UPPER BARATARIA ESTUARY
The collective Louisiana Delta ranks No. 59 on the Bassmasters list of the top 100 bass waters in the United States. This includes everything from the lower Atchafalaya Basin near Morgan City to the mouth of the Mississippi River near Venice. At the upper end of the Barataria Estuary near Lafitte, the Davis Pond freshwater diversion project pours Mississippi River water into brackish wetlands at the northern end of Lake Cataouatche. The influx of fresh water encouraged aquatic grass growth, creating incredible bass habitat.
The 9,280-acre Lake Cataouatche connects to the 44,800-acre Lake Salvador. Through the Intracoastal Waterway plus a labyrinth of canals and bayous, the lakes also connect to the 14,720-acre Lac des Allemands and other waters. The state stocked Florida bass into the area after Hurricane Katrina hit in 2005. Now, the system produces many 3- to 7-pound bass with an occasional fish topping 8 pounds. It also produces huge numbers of 1- to 2-pound fish.
“In overall numbers, Lake Cataouatche comes in second behind Toledo Bend,” Reed said. “In our samples, it is incredible how many fish come out of there. It’s a shallow system, but use sonar to look for any bottom variations. A difference of 6 to 12 inches could make a difference.”
Hurricane Gustav hit the area hard in 2008. Hurricane Isaac dumped a lot of water on the system in 2012 and destroyed some grass in areas. However, anglers can still find good fishing in Lake Cataouatche, parts of Lake Salvador and some other systems.
“Before Hurricane Isaac, the area produced a lot of 6- and 7-pound bass,” Reed advised. “The saltwater and wave action knocked back a lot of weedy cover, but fishermen shouldn’t let that discourage them. It still has many good places to fish. Salvador has a lot of grass. Lake Beouf is another good area. That whole area of the middle to upper Barataria Basin is a good area to fish.”
South Louisiana wetlands typically produce abundant bass, but few giants. However, Lacassine Pool habitually produces double-digit bass with some approaching 13 pounds. The state routinely stocks large numbers of Florida bass in the impounded system.
“Lacassine Pool is still the best place to fish for big bass in southwestern Louisiana,” Reed recommended. “In 2010, Lacassine produced 10 bass over 10 pounds. We lost some fish in the 2011 drought, but we had good water in 2012 and 2013. When the water came back, it didn’t take the fish long to come back. By the end of the summer of 2013, many people were catching good limits of bass in the 12- to 14-inch range. They drought didn’t kill all the big fish, but it thinned them out. In 2013, the Pool produced a number of 8- to 9-pound bass.”

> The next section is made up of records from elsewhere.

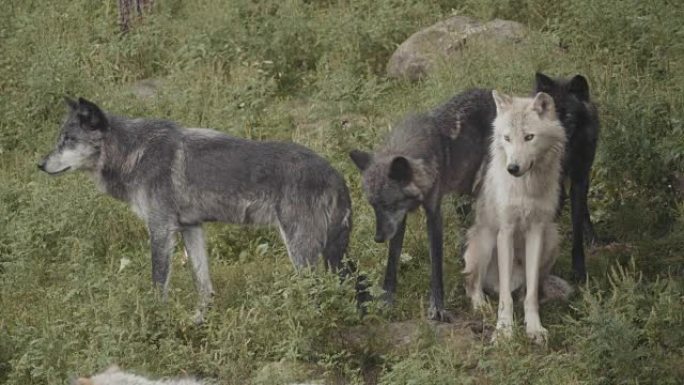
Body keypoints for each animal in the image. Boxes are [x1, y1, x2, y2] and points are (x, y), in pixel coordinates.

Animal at [40, 96, 356, 320]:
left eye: (68, 140)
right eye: (59, 139)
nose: (40, 164)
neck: (134, 152)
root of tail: (336, 174)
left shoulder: (161, 230)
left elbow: (158, 283)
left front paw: (157, 322)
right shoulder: (191, 228)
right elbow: (203, 283)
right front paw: (199, 320)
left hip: (301, 252)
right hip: (333, 254)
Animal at [350, 88, 494, 320]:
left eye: (389, 204)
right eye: (374, 206)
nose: (378, 238)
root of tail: (488, 91)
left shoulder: (433, 214)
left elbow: (436, 267)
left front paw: (438, 308)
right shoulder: (399, 222)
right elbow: (392, 262)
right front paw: (387, 301)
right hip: (461, 198)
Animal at [460, 91, 572, 344]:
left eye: (529, 137)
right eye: (507, 138)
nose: (512, 168)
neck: (526, 188)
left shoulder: (537, 231)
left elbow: (531, 295)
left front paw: (534, 329)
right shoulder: (506, 232)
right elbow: (504, 299)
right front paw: (504, 330)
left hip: (552, 238)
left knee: (526, 288)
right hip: (485, 241)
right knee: (473, 285)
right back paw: (482, 307)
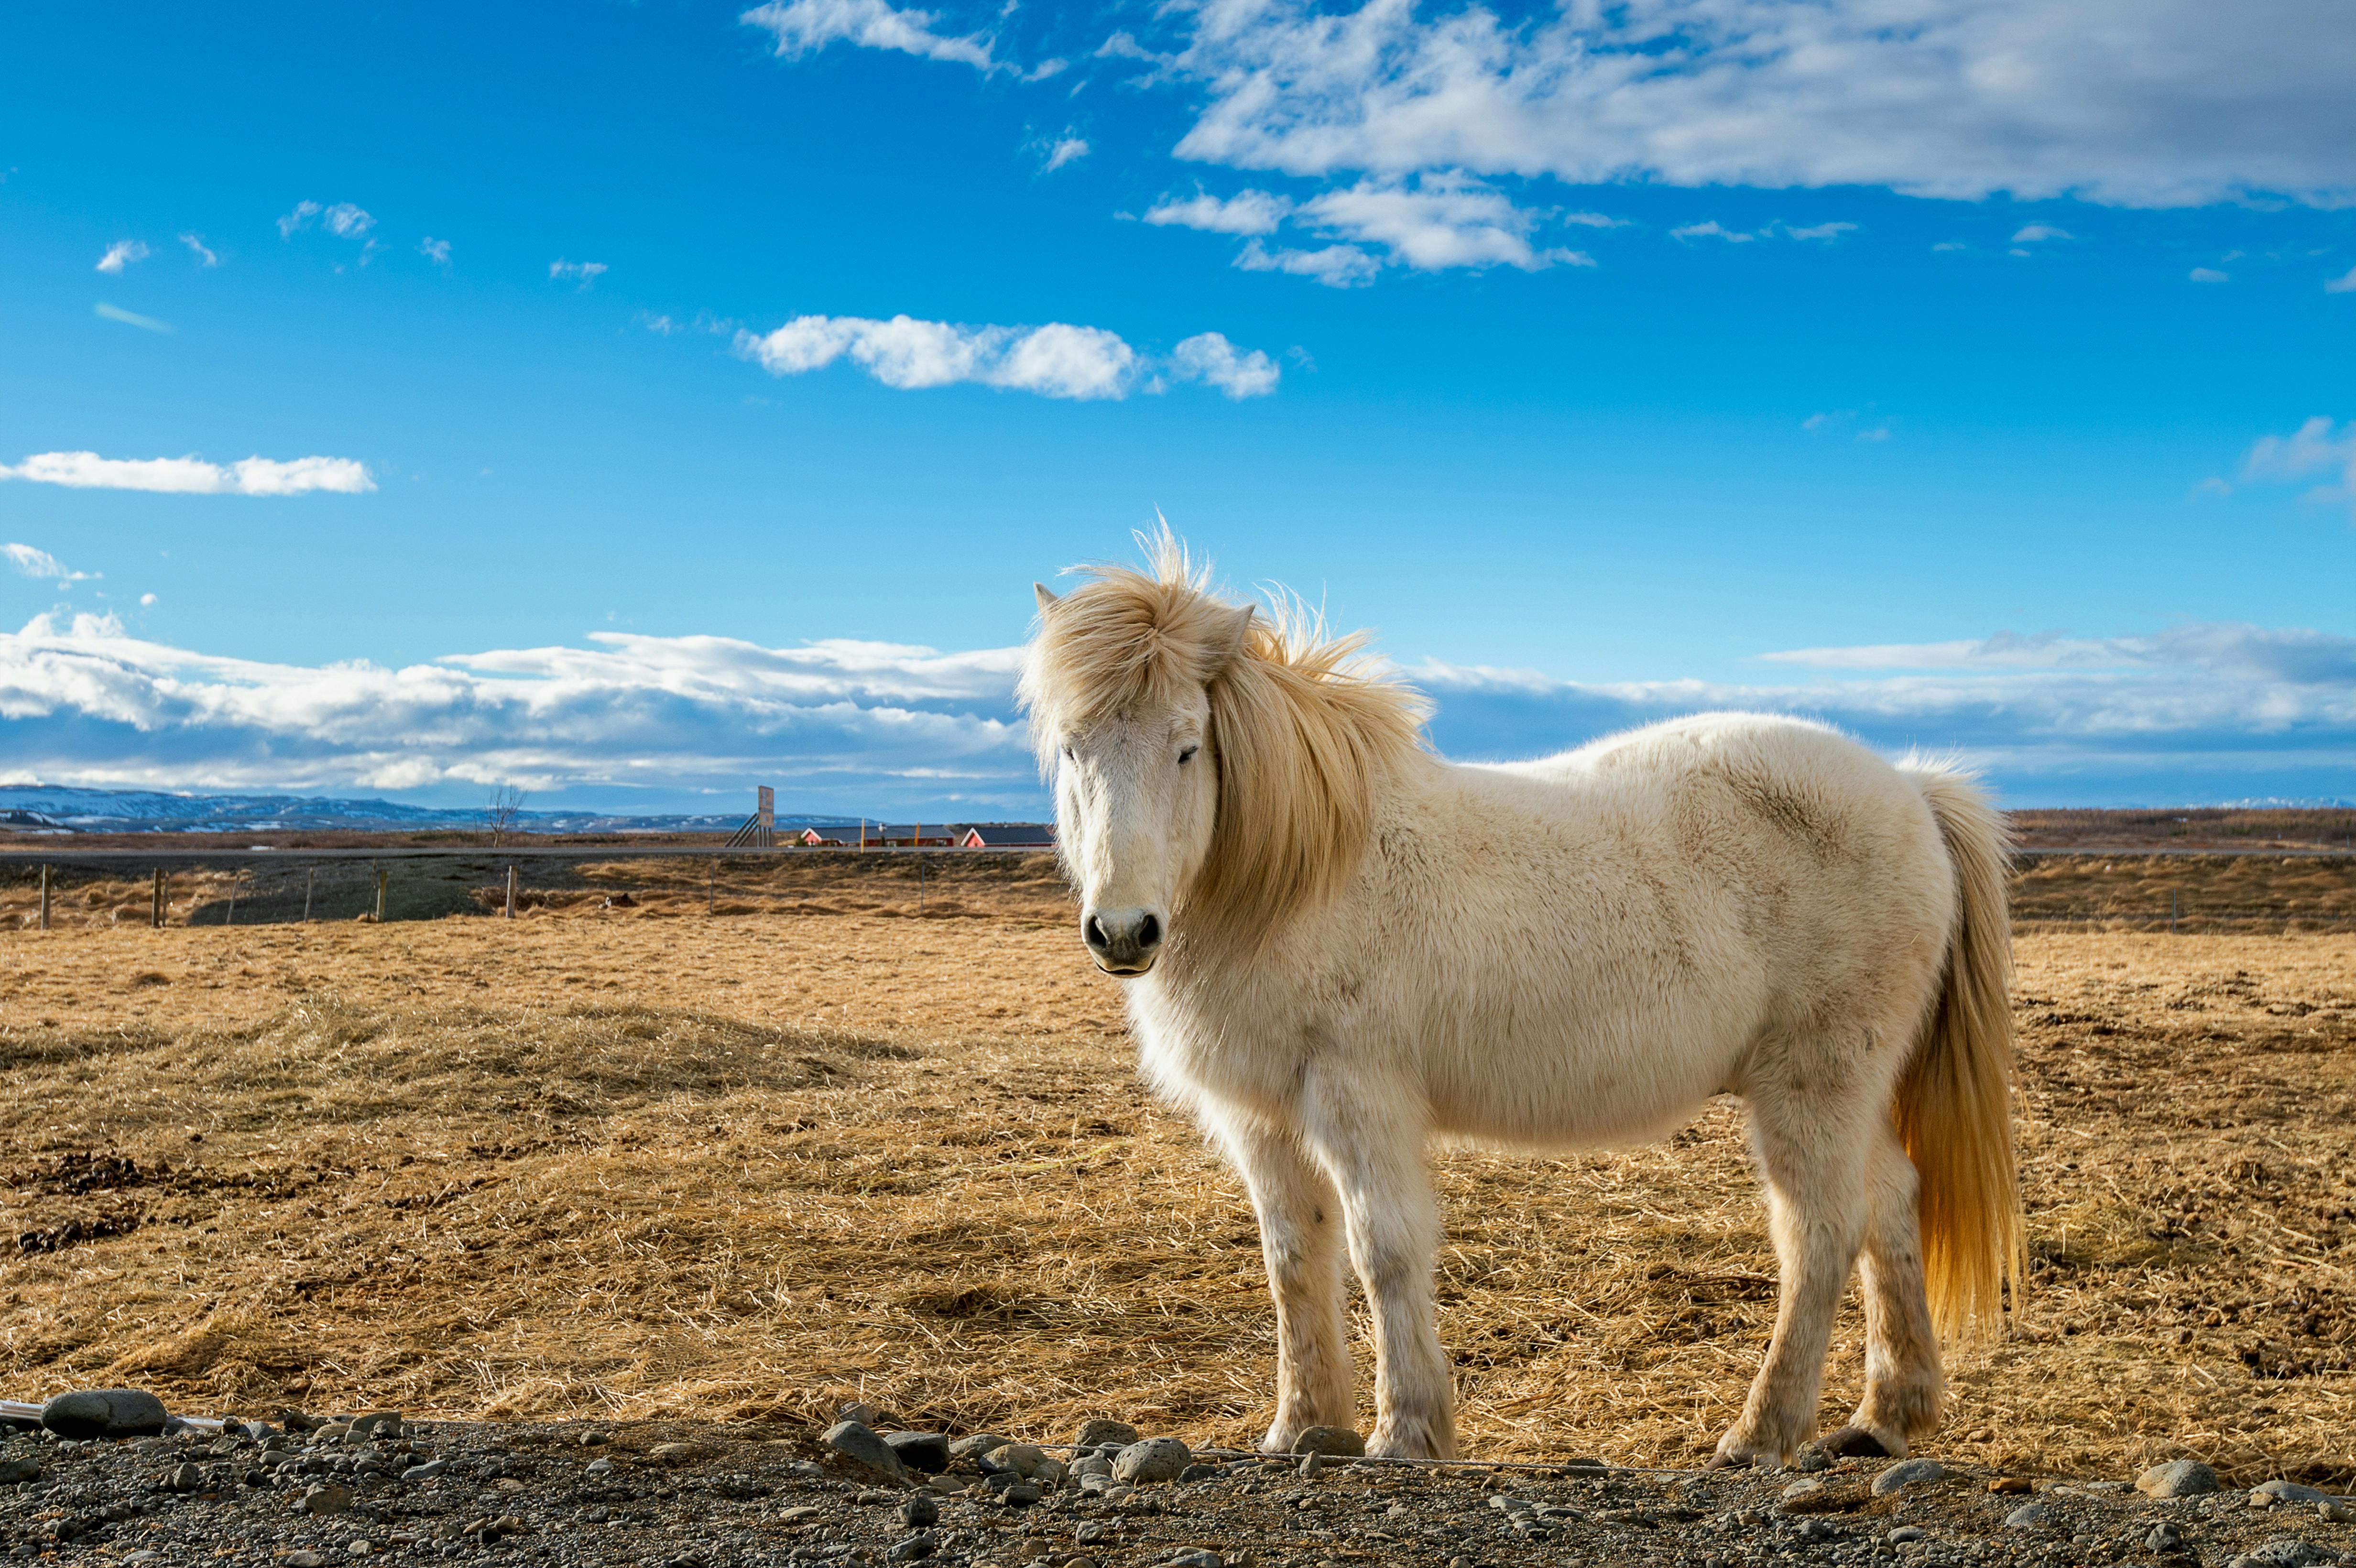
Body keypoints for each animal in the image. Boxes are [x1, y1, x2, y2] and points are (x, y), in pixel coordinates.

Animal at [1017, 541, 2026, 1469]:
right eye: (1071, 748)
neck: (1300, 874)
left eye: (1188, 746)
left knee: (1819, 1235)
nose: (1124, 931)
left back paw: (1761, 1433)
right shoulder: (1260, 1116)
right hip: (1847, 1092)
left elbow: (1383, 1250)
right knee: (1889, 1204)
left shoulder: (1356, 1096)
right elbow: (1293, 1261)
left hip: (1811, 1085)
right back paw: (1886, 1417)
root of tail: (1911, 790)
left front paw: (1405, 1432)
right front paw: (1300, 1428)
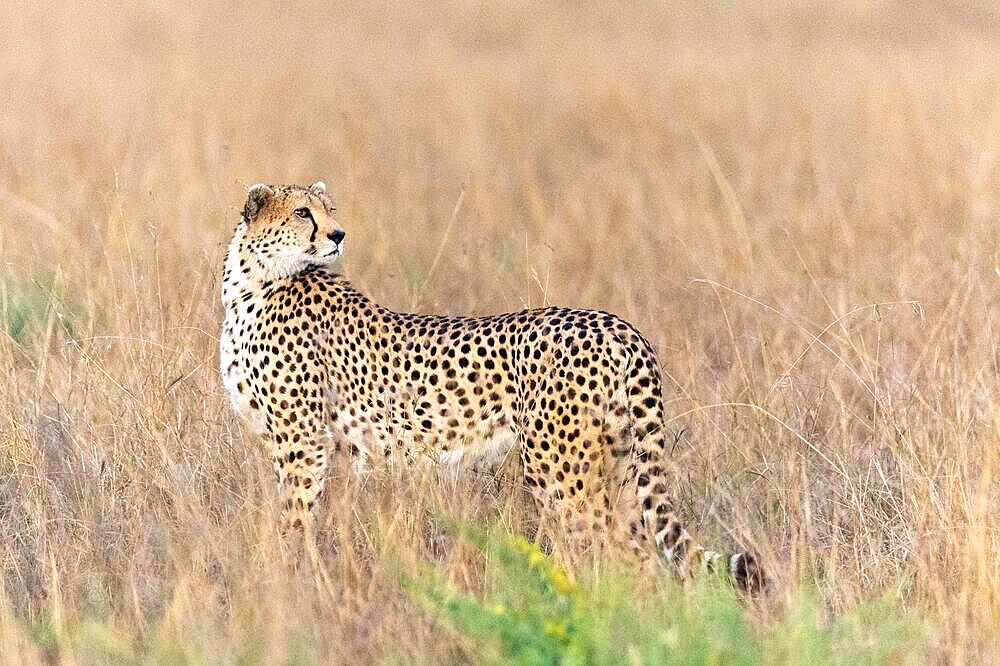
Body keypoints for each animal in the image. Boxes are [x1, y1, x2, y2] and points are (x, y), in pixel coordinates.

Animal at [221, 180, 764, 588]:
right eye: (302, 213)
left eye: (328, 210)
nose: (338, 234)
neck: (253, 282)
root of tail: (616, 324)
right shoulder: (326, 445)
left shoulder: (301, 442)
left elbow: (293, 518)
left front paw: (283, 578)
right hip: (617, 462)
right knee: (638, 547)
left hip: (557, 468)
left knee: (609, 549)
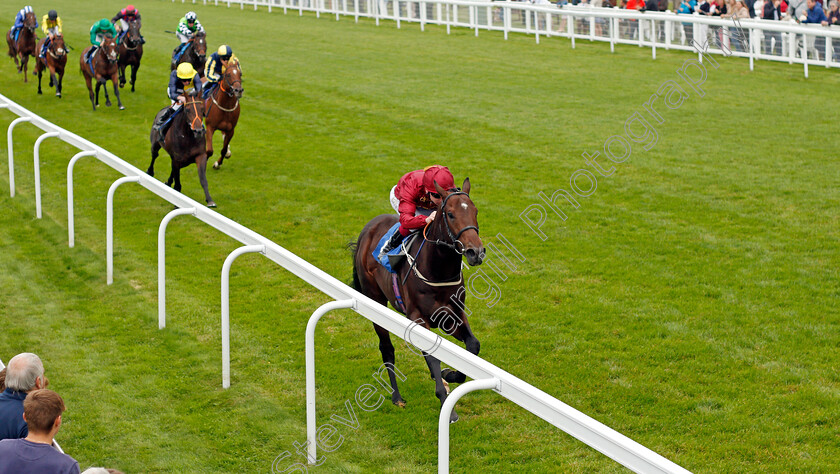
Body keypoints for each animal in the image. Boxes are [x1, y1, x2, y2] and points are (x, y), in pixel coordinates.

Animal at [352, 180, 486, 424]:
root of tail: (369, 227)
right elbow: (432, 356)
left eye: (475, 211)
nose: (476, 252)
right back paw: (397, 397)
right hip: (375, 300)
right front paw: (448, 407)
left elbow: (472, 346)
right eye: (450, 214)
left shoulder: (451, 316)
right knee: (387, 349)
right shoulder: (418, 318)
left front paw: (448, 374)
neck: (438, 270)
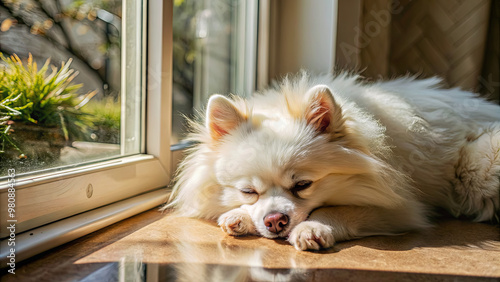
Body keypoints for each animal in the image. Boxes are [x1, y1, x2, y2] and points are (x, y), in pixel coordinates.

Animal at [165, 72, 500, 251]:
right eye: (248, 191)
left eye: (302, 185)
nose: (275, 221)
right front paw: (240, 216)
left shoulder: (401, 208)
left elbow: (339, 210)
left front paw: (313, 228)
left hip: (479, 168)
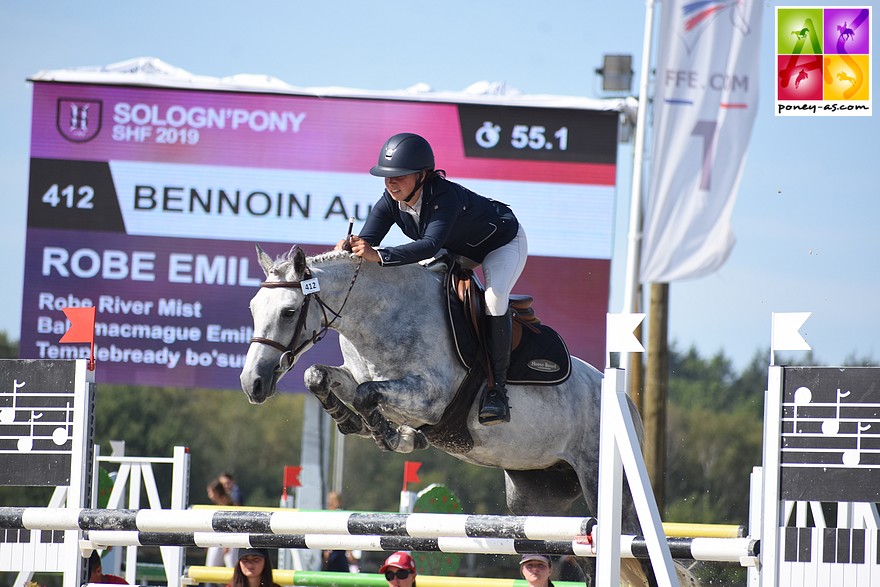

Completely within the 35,000-acre Lacassine National Wildlife Refuge near Bell City, Lacassine Pool opens for public fishing from March 15 through Oct. 15 each year. It covers about 16,000 acres of impounded marsh divided into several segments. Levees enclosed marshland to create the pool with weirs controlling water levels. The Pool averages about three feet deep, but the perimeter canals and boat trails run slightly deeper. Thickly matted grasses, canes and dollar lilies cover much of the Pool.
In such choking vegetation, anglers use many weedless spoons or soft plastic baits such as frogs, soft jerkbaits and flukes. Rig these baits without weights and with the hook points inserted into the plastic. Some anglers use heavy jigs to punch through matted grass, run buzzbaits through scattered open patches or drop Texas-rigged worms along the boat trails edges.
While these waterways offer some of the best bass fishing in Louisiana, anglers usually don’t need to travel very far from home to find bass. Some other great places to fish include Caddo Lake, Lake Bistineau, Caney Lake, Lake D’Arbonne, the Red River, Lake Kincaid, Lake Vernon, Lake Concordia, Ouachita River, Pearl River and just about any other system in the Sportsman’s Paradise.